Cardiovascular System, Endocrine System, and Homeostasis

Homeostasis is the state of equilibrium that is necessary for the functioning of a living organism. Several systems within the human body, such as the endocrine and the cardiovascular system, maintain it. These systems’ function is critical to survival, as disruptions to their ability to maintain this equilibrium can cause significant and life-threatening conditions. Blood pressure is an indicator of some of these conditions.

Endocrine glands serve as the body’s communication system, responding to the body’s internal and external conditions by releasing hormones. Hormones then travel through the bloodstream and bind with receptors for that hormone in cells that contain them, or target cells, and alter their activity (Belts et al., 2017). This sequence of events allows the body to regulate its physiological processes, maintaining homeostasis.

For instance, the pancreas, in addition to its function in digestion, secretes glucagon and insulin, hormones that are critical to the metabolism of glucose (Belts et al., 2017). If this function is disrupted at any point, the body cannot maintain homeostasis as glucose is crucial for energy exchange (Belts et al., 2017). One condition that can cause this disruption is diabetes mellitus, when insulin cannot be produced (type 1) or cells develop a resistance to insulin (type 2) (Belts et al., 2017; DeFronzo et al., 2015). Diabetes mellitus is a significant condition that requires near-constant observation and management.

The heart is critical for maintaining homeostasis by regulating the flow of blood to other organs.
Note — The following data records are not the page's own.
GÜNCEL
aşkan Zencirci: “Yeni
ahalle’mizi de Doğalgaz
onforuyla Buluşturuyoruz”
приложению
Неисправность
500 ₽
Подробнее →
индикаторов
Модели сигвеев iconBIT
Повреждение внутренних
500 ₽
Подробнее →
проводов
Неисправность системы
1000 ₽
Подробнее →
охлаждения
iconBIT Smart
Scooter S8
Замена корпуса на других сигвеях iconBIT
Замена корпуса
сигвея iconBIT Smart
This supplies them with the nutrients necessary for their function while also removing waste products (Belts et al., 2017). Blood flow is also critical for maintaining healthy body temperature, delivering more blood to the usually colder extremities to cool down or restricting blood flow to preserve core temperature (Belts et al., 2017).

Furthermore, as different organs become more or less active in response to the body’s activity, such as eating or physical exercise, blood needs to be redirected to the tissues that require it (Belts et al., 2017). If blood flow is restricted and tissues are unable to receive nutrients or eliminate waste materials, which can happen due to trauma, exposure to cold, or infection, they can receive permanent damage and gangrene (Belts et al., 2017). Therefore, ensuring that sufficient blood flow is maintained is crucial, and any condition interfering with it needs to be resolved as quickly as possible.
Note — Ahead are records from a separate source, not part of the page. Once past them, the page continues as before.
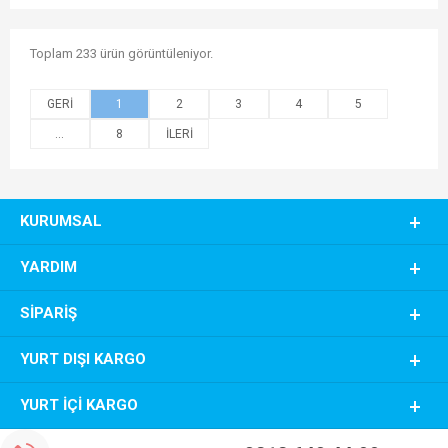
Toplam 233 ürün görüntüleniyor.
1
2
3
4
5
...
8
KURUMSAL
YARDIM
SIPARIŞ
YURT DIŞI KARGO
YURT İÇI KARGO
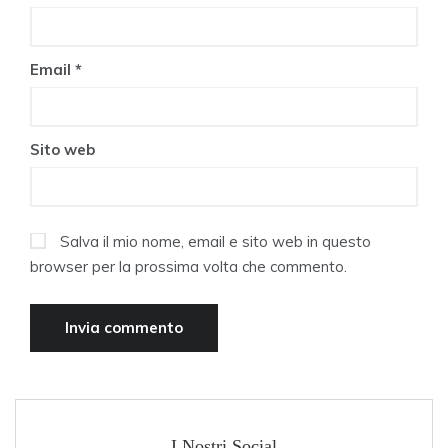
Email
*
Sito web
Salva il mio nome, email e sito web in questo
browser per la prossima volta che commento.
I Nostri Social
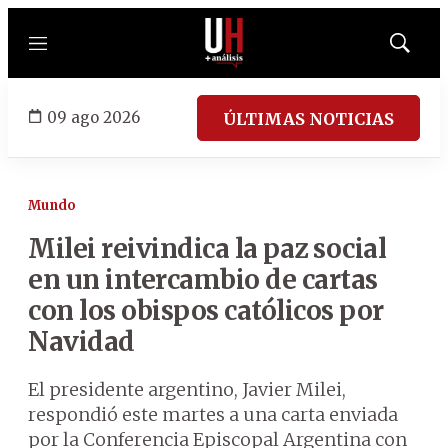
Menú
Mostrar
búsqued
09 ago 2026
ÚLTIMAS NOTICIAS
Mundo
Milei reivindica la paz social
en un intercambio de cartas
con los obispos católicos por
Navidad
El presidente argentino, Javier Milei,
respondió este martes a una carta enviada
por la Conferencia Episcopal Argentina con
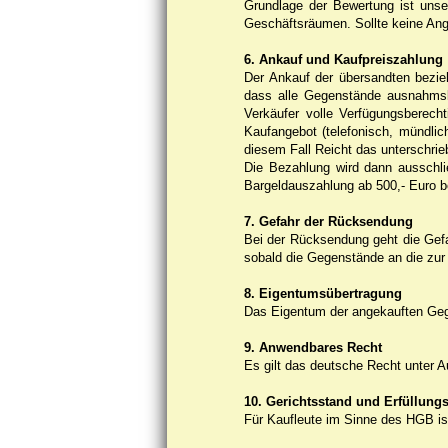
Grundlage der Bewertung ist unse
Geschäftsräumen. Sollte keine Ang
6. Ankauf und Kaufpreiszahlung
Der Ankauf der übersandten bezie
dass alle Gegenstände ausnahmslo
Verkäufer volle Verfügungsberech
Kaufangebot (telefonisch, mündlich
diesem Fall Reicht das unterschrie
Die Bezahlung wird dann ausschli
Bargeldauszahlung ab 500,- Euro 
7. Gefahr der Rücksendung
Bei der Rücksendung geht die Gefa
sobald die Gegenstände an die zu
8. Eigentumsübertragung
Das Eigentum der angekauften Geg
9. Anwendbares Recht
Es gilt das deutsche Recht unter 
10. Gerichtsstand und Erfüllungs
Für Kaufleute im Sinne des HGB ist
Blood pressure is the force exerted on blood vessels’ walls by the blood flowing through them. Arterial blood pressure is the kind most commonly measured in clinical settings.
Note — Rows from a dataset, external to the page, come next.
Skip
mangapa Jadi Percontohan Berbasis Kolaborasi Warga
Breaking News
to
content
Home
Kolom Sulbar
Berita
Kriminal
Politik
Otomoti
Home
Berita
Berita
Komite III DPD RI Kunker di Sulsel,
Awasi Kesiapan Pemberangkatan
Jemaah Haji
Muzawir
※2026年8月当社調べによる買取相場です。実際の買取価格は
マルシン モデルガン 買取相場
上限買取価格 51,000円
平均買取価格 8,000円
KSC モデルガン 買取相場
Blood pressure measurement Reprinted from Anatomy and Pathology
Figure 1. Blood pressure measurement Reprinted from Anatomy and Pathology (p. 907) by J. Belts et al, 2017. Houston, TX: OpenStax College.

Figure 1 illustrates how arterial blood pressure is measured with a sphygmomanometer. The illustration shows a normal pressure of 140 mm Hg systolic and 80 mm Hg asystolic. These measurements can change based on several blood-related factors. For example, cardiac output, the amount of blood flowing from the heart, has a direct effect on both the systolic and asystolic blood pressure (Belts et al., 2017). Graphically, an increase in cardiac output would mean that the overall graph is raised, with both its peaks and low points coinciding with a higher cuff pressure; conversely, a decrease would lower the graph.

Conclusion

Homeostasis is a state that is critical to the human body’s survival. Multiple systems contribute to its maintenance by responding to change in external or internal conditions. The endocrine and cardiovascular systems serve critical functions in supplying and regulating other organs’ function, and, therefore, are essential to maintaining homeostasis. If their function is disrupted or prevented, various dangerous and life-threatening conditions can develop that need to be treated.

References

Betts, J. G., DeSaix, P., Johnson, E., Korol, O., Kruse, D. H., Poe, B., … Wise, J. (2017). Anatomy and physiology. Houston, TX: OpenStax College.

DeFronzo, R. A., Ferrannini, E., Groop, L., Henry, R. R., Herman, W. H., Holst, J. J., … Weiss, R. (2015). Type 2 diabetes mellitus. Nature Reviews Disease Primers, 1(1). Web.